Entries drawn from a collection:
|---|

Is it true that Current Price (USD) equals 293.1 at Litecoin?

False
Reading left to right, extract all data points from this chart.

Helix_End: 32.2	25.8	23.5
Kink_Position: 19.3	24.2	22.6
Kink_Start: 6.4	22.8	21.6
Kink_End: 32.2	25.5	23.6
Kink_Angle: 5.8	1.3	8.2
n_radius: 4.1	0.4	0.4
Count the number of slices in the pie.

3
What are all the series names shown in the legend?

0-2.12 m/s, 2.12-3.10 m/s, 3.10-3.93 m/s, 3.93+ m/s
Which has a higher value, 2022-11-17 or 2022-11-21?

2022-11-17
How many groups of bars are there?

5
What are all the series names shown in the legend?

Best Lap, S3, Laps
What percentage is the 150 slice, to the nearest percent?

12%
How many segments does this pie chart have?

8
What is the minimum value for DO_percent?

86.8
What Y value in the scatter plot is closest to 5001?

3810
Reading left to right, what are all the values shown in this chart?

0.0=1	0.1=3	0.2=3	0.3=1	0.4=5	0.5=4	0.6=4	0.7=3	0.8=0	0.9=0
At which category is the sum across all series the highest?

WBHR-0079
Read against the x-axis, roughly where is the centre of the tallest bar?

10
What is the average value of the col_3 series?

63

|---|

Activity:
Set out the lines above as a JSON list of strings, one string per line and with blank lines omitted.

Response to this exercise:
[
  "Is it true that Current Price (USD) equals 293.1 at Litecoin?",
  "False",
  "Reading left to right, extract all data points from this chart.",
  "Helix_End: 32.2\t25.8\t23.5",
  "Kink_Position: 19.3\t24.2\t22.6",
  "Kink_Start: 6.4\t22.8\t21.6",
  "Kink_End: 32.2\t25.5\t23.6",
  "Kink_Angle: 5.8\t1.3\t8.2",
  "n_radius: 4.1\t0.4\t0.4",
  "Count the number of slices in the pie.",
  "3",
  "What are all the series names shown in the legend?",
  "0-2.12 m/s, 2.12-3.10 m/s, 3.10-3.93 m/s, 3.93+ m/s",
  "Which has a higher value, 2022-11-17 or 2022-11-21?",
  "2022-11-17",
  "How many groups of bars are there?",
  "5",
  "What are all the series names shown in the legend?",
  "Best Lap, S3, Laps",
  "What percentage is the 150 slice, to the nearest percent?",
  "12%",
  "How many segments does this pie chart have?",
  "8",
  "What is the minimum value for DO_percent?",
  "86.8",
  "What Y value in the scatter plot is closest to 5001?",
  "3810",
  "Reading left to right, what are all the values shown in this chart?",
  "0.0=1\t0.1=3\t0.2=3\t0.3=1\t0.4=5\t0.5=4\t0.6=4\t0.7=3\t0.8=0\t0.9=0",
  "At which category is the sum across all series the highest?",
  "WBHR-0079",
  "Read against the x-axis, roughly where is the centre of the tallest bar?",
  "10",
  "What is the average value of the col_3 series?",
  "63"
]